Trump proposes civilian pay freeze while boosting appointee salaries
Photo by Museums Victoria / Unsplash

The Trump administration is moving to freeze pay for federal civilian employees in 2026 while simultaneously enabling top-tier salaries for low-level political appointees, deepening concerns over the administration’s reshaping of the federal workforce.

According to budget guidance obtained by Government Executive, OMB has directed agencies to prepare for a civilian pay freeze in calendar year 2026. This would be the first pay freeze since 2013 and comes amid an aggressive push by the White House to downsize the federal workforce through attrition, mass terminations, and buyout incentives.

OMB did not comment, but lawmakers have. Rep. Gerry Connolly (D-VA) decried the move as “a cruel, unprecedented assault” on civil servants. “A pay freeze is the latest in a long line of insults,” Connolly said in a statement.

Meanwhile, a separate 10 April OPM memo also reported by GovExec encourages agencies to offer maximum salaries—up to $195,200—to schedule C political appointees and removes career HR personnel from the process of vetting or setting their pay. Traditionally, HR reviewed qualifications and ensured compliance; now, that authority is centralized under the White House liaison.

Federal HR veterans say the change opens the door to politicized placements without merit oversight.

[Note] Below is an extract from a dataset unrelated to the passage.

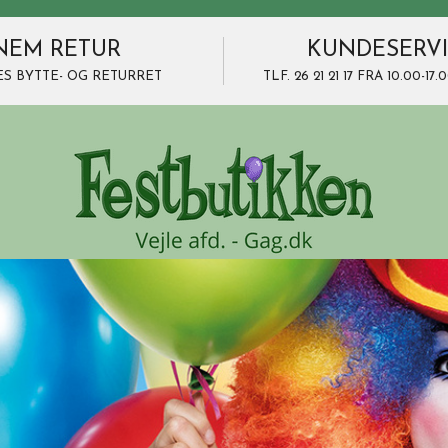
NEM RETUR
KUNDESERV
ES BYTTE- OG RETURRET
TLF. 26 21 21 17 FRA 10.00-1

The memo “will take people who are totally unqualified and put them in whatever positions and at whatever salary the White House sets,” one source familiar with agency processes said.

Jason Briefel, of the Senior Executives Association, warned of “a shitload of schedule C employees making $195,200,” calling the policy part of a broader effort to sideline career experts in favor of loyalists.

This bifurcated policy—frozen wages for career staff and premium pay for political hires—signals a continued erosion of nonpartisan public service at a time of institutional stress.